## Exercise description:
Can you update the listing below by changing every "VIEW ITEM" to "SEE DETAILS" and repeating all the lines with nothing else altered?

## Data for this task:
-------------------------
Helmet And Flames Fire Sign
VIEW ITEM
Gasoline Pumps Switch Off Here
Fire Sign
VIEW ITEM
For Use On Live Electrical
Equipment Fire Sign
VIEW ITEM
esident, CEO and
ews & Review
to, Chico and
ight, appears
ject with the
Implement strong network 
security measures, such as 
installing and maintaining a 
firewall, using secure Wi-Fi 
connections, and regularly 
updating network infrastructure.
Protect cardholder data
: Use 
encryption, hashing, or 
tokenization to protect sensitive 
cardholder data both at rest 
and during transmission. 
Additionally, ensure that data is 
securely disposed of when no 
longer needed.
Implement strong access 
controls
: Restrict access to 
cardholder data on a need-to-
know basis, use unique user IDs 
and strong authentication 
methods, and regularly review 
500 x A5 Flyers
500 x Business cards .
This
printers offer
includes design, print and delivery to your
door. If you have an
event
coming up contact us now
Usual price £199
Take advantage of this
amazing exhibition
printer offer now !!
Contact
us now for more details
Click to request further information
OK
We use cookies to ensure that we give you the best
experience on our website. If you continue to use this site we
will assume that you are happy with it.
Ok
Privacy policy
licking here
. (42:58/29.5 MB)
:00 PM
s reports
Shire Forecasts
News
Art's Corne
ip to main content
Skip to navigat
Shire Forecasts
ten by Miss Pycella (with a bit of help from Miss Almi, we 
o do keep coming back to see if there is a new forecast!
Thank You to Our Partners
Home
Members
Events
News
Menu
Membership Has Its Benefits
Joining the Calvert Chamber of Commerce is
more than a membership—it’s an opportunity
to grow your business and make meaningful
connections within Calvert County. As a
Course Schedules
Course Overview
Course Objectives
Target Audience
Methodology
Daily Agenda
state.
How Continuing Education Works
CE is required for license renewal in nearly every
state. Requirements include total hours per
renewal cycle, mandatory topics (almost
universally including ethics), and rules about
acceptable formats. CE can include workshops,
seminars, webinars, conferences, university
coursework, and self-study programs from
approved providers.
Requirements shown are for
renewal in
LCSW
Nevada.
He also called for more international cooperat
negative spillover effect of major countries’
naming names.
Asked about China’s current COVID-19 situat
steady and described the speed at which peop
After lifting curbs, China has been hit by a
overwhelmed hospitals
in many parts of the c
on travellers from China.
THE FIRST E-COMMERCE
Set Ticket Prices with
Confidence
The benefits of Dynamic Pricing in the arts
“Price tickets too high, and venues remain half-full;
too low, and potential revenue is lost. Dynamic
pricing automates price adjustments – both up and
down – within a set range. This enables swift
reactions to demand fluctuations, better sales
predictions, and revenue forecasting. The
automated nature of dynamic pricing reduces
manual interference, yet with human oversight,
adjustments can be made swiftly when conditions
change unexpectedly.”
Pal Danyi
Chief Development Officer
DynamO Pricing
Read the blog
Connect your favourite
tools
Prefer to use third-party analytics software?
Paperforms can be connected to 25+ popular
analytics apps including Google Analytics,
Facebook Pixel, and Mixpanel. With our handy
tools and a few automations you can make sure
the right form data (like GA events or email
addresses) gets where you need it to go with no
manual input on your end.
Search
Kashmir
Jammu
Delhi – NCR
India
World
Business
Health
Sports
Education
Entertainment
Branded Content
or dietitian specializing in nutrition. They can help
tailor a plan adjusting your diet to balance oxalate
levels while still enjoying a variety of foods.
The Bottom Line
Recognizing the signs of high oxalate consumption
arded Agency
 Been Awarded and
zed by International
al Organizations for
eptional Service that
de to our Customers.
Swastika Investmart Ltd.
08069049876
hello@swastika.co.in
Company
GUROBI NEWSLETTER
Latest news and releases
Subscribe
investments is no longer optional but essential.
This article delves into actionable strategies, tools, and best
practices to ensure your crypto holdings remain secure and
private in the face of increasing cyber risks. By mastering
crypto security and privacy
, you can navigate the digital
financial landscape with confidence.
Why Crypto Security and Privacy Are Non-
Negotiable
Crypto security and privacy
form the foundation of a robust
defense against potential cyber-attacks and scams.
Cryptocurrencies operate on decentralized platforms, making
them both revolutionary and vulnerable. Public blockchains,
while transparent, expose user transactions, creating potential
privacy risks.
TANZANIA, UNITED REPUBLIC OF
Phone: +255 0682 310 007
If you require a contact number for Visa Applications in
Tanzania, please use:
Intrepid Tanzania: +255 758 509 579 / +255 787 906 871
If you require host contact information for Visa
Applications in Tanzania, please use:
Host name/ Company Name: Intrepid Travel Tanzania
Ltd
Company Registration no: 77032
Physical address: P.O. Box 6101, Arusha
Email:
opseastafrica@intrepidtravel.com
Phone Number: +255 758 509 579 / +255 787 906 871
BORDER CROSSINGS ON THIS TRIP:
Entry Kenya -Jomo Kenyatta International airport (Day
-------------------------
## Output below:
Helmet And Flames Fire Sign
SEE DETAILS
Gasoline Pumps Switch Off Here
Fire Sign
SEE DETAILS
For Use On Live Electrical
Equipment Fire Sign
SEE DETAILS
esident, CEO and
ews & Review
to, Chico and
ight, appears
ject with the
Implement strong network 
security measures, such as 
installing and maintaining a 
firewall, using secure Wi-Fi 
connections, and regularly 
updating network infrastructure.
Protect cardholder data
: Use 
encryption, hashing, or 
tokenization to protect sensitive 
cardholder data both at rest 
and during transmission. 
Additionally, ensure that data is 
securely disposed of when no 
longer needed.
Implement strong access 
controls
: Restrict access to 
cardholder data on a need-to-
know basis, use unique user IDs 
and strong authentication 
methods, and regularly review 
500 x A5 Flyers
500 x Business cards .
This
printers offer
includes design, print and delivery to your
door. If you have an
event
coming up contact us now
Usual price £199
Take advantage of this
amazing exhibition
printer offer now !!
Contact
us now for more details
Click to request further information
OK
We use cookies to ensure that we give you the best
experience on our website. If you continue to use this site we
will assume that you are happy with it.
Ok
Privacy policy
licking here
. (42:58/29.5 MB)
:00 PM
s reports
Shire Forecasts
News
Art's Corne
ip to main content
Skip to navigat
Shire Forecasts
ten by Miss Pycella (with a bit of help from Miss Almi, we 
o do keep coming back to see if there is a new forecast!
Thank You to Our Partners
Home
Members
Events
News
Menu
Membership Has Its Benefits
Joining the Calvert Chamber of Commerce is
more than a membership—it’s an opportunity
to grow your business and make meaningful
connections within Calvert County. As a
Course Schedules
Course Overview
Course Objectives
Target Audience
Methodology
Daily Agenda
state.
How Continuing Education Works
CE is required for license renewal in nearly every
state. Requirements include total hours per
renewal cycle, mandatory topics (almost
universally including ethics), and rules about
acceptable formats. CE can include workshops,
seminars, webinars, conferences, university
coursework, and self-study programs from
approved providers.
Requirements shown are for
renewal in
LCSW
Nevada.
He also called for more international cooperat
negative spillover effect of major countries’
naming names.
Asked about China’s current COVID-19 situat
steady and described the speed at which peop
After lifting curbs, China has been hit by a
overwhelmed hospitals
in many parts of the c
on travellers from China.
THE FIRST E-COMMERCE
Set Ticket Prices with
Confidence
The benefits of Dynamic Pricing in the arts
“Price tickets too high, and venues remain half-full;
too low, and potential revenue is lost. Dynamic
pricing automates price adjustments – both up and
down – within a set range. This enables swift
reactions to demand fluctuations, better sales
predictions, and revenue forecasting. The
automated nature of dynamic pricing reduces
manual interference, yet with human oversight,
adjustments can be made swiftly when conditions
change unexpectedly.”
Pal Danyi
Chief Development Officer
DynamO Pricing
Read the blog
Connect your favourite
tools
Prefer to use third-party analytics software?
Paperforms can be connected to 25+ popular
analytics apps including Google Analytics,
Facebook Pixel, and Mixpanel. With our handy
tools and a few automations you can make sure
the right form data (like GA events or email
addresses) gets where you need it to go with no
manual input on your end.
Search
Kashmir
Jammu
Delhi – NCR
India
World
Business
Health
Sports
Education
Entertainment
Branded Content
or dietitian specializing in nutrition. They can help
tailor a plan adjusting your diet to balance oxalate
levels while still enjoying a variety of foods.
The Bottom Line
Recognizing the signs of high oxalate consumption
arded Agency
 Been Awarded and
zed by International
al Organizations for
eptional Service that
de to our Customers.
Swastika Investmart Ltd.
08069049876
hello@swastika.co.in
Company
GUROBI NEWSLETTER
Latest news and releases
Subscribe
investments is no longer optional but essential.
This article delves into actionable strategies, tools, and best
practices to ensure your crypto holdings remain secure and
private in the face of increasing cyber risks. By mastering
crypto security and privacy
, you can navigate the digital
financial landscape with confidence.
Why Crypto Security and Privacy Are Non-
Negotiable
Crypto security and privacy
form the foundation of a robust
defense against potential cyber-attacks and scams.
Cryptocurrencies operate on decentralized platforms, making
them both revolutionary and vulnerable. Public blockchains,
while transparent, expose user transactions, creating potential
privacy risks.
TANZANIA, UNITED REPUBLIC OF
Phone: +255 0682 310 007
If you require a contact number for Visa Applications in
Tanzania, please use:
Intrepid Tanzania: +255 758 509 579 / +255 787 906 871
If you require host contact information for Visa
Applications in Tanzania, please use:
Host name/ Company Name: Intrepid Travel Tanzania
Ltd
Company Registration no: 77032
Physical address: P.O. Box 6101, Arusha
Email:
opseastafrica@intrepidtravel.com
Phone Number: +255 758 509 579 / +255 787 906 871
BORDER CROSSINGS ON THIS TRIP:
Entry Kenya -Jomo Kenyatta International airport (Day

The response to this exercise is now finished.